→ Job: Please copy, exactly as they appear below, the lines from the one containing "DBS5900 LampSite Sharing" through the one containing "hRRU, it meets".
Entries shown: Begin
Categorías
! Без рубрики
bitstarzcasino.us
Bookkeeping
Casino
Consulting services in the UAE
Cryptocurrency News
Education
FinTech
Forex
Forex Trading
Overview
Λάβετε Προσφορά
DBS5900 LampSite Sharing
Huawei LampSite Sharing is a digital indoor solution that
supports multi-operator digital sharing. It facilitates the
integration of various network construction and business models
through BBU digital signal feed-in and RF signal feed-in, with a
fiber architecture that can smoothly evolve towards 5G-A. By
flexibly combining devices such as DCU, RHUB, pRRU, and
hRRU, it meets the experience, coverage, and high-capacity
Entries shown: End
Entries shown: Begin
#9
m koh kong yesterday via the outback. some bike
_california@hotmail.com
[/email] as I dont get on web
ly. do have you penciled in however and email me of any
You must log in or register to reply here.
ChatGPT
Entries shown: End
Entries shown: Begin
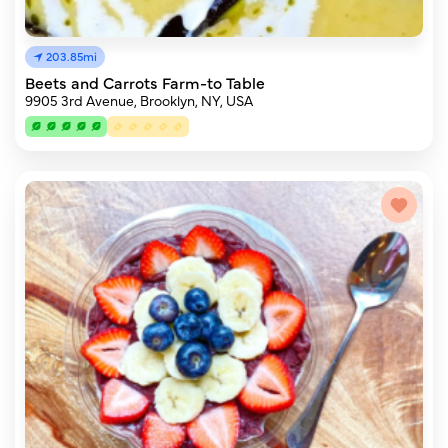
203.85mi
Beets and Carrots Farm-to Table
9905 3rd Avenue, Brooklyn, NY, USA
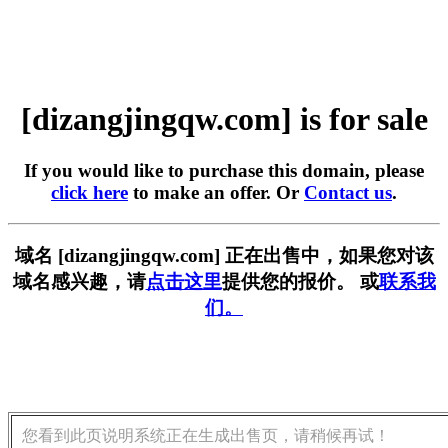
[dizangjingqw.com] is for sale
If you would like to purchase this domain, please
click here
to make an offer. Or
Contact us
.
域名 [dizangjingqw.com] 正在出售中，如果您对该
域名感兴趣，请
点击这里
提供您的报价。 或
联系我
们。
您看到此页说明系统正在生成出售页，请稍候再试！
Entries shown: End
→ Output of the exercise:
DBS5900 LampSite Sharing
Huawei LampSite Sharing is a digital indoor solution that
supports multi-operator digital sharing. It facilitates the
integration of various network construction and business models
through BBU digital signal feed-in and RF signal feed-in, with a
fiber architecture that can smoothly evolve towards 5G-A. By
flexibly combining devices such as DCU, RHUB, pRRU, and
hRRU, it meets the experience, coverage, and high-capacity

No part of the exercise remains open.